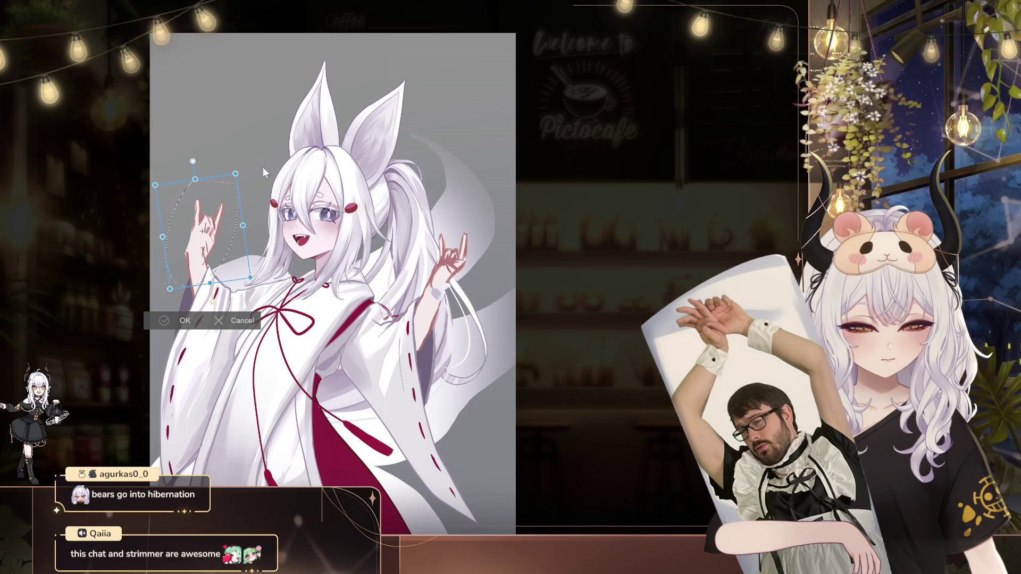
key("Return")
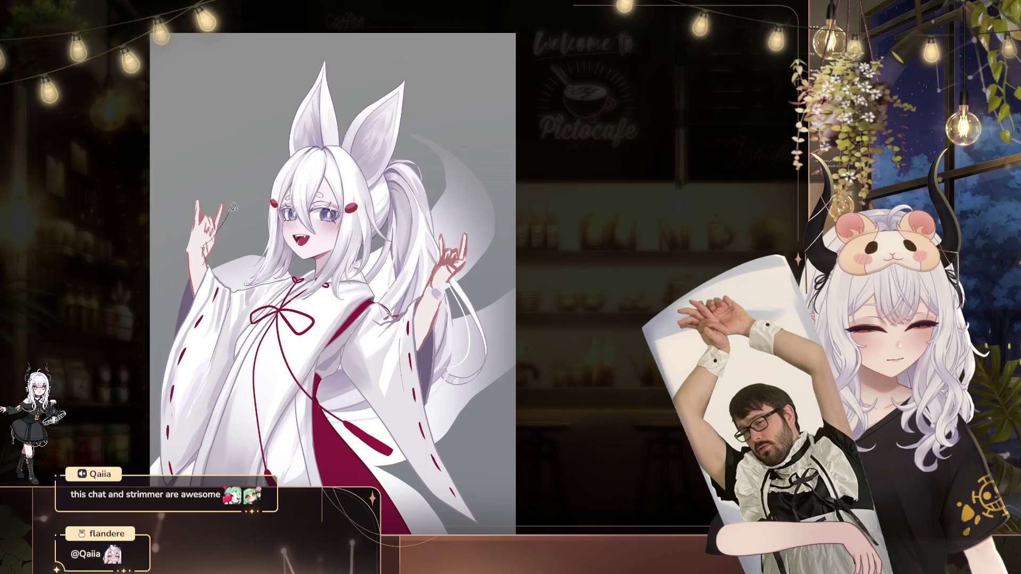
left_click(249, 187)
Clear the leftover selection around the left hand.
key("ctrl+d")
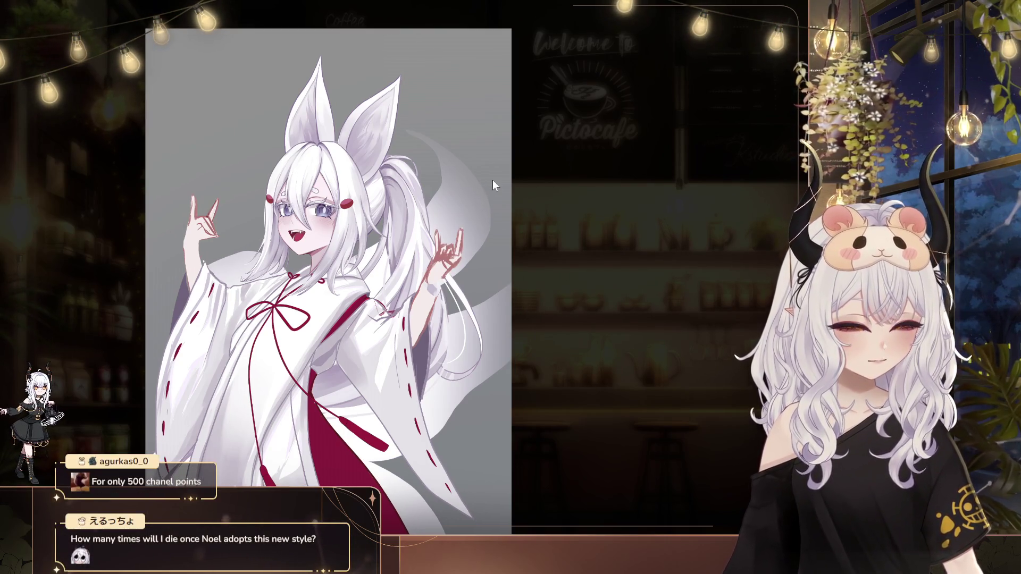
Commit the upper-arms transform, then undo and cancel the pending transform of the raised hand.
key("ctrl+t")
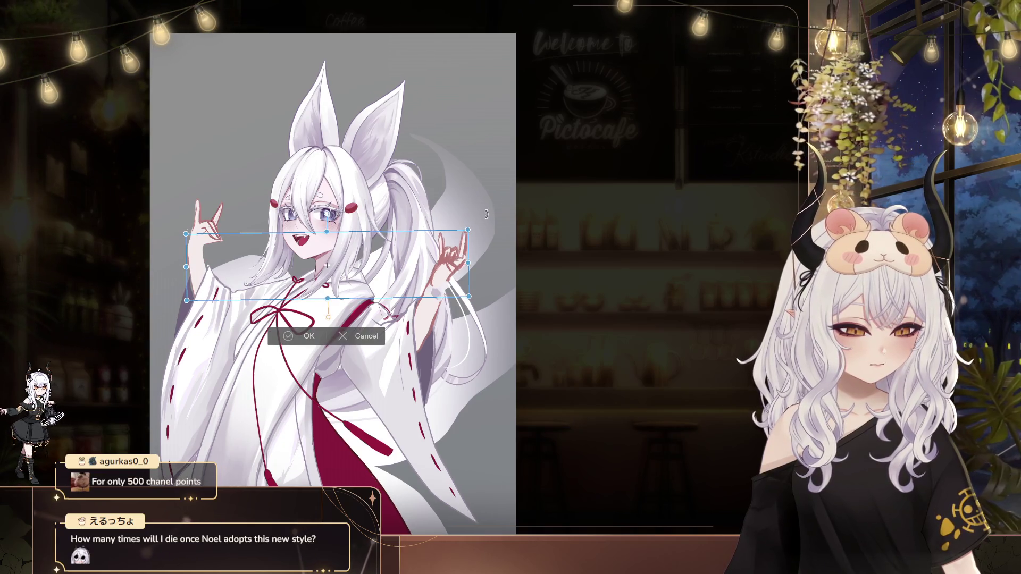
key("Return")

> WORK INSTRUCTION:
A faithful, complete copy of the records above is required, one that contains no pictures.

> SOLUTION TO THIS PROBLEM:
key("Return")
left_click(249, 187)
Clear the leftover selection around the left hand.
key("ctrl+d")
Commit the upper-arms transform, then undo and cancel the pending transform of the raised hand.
key("ctrl+t")
key("Return")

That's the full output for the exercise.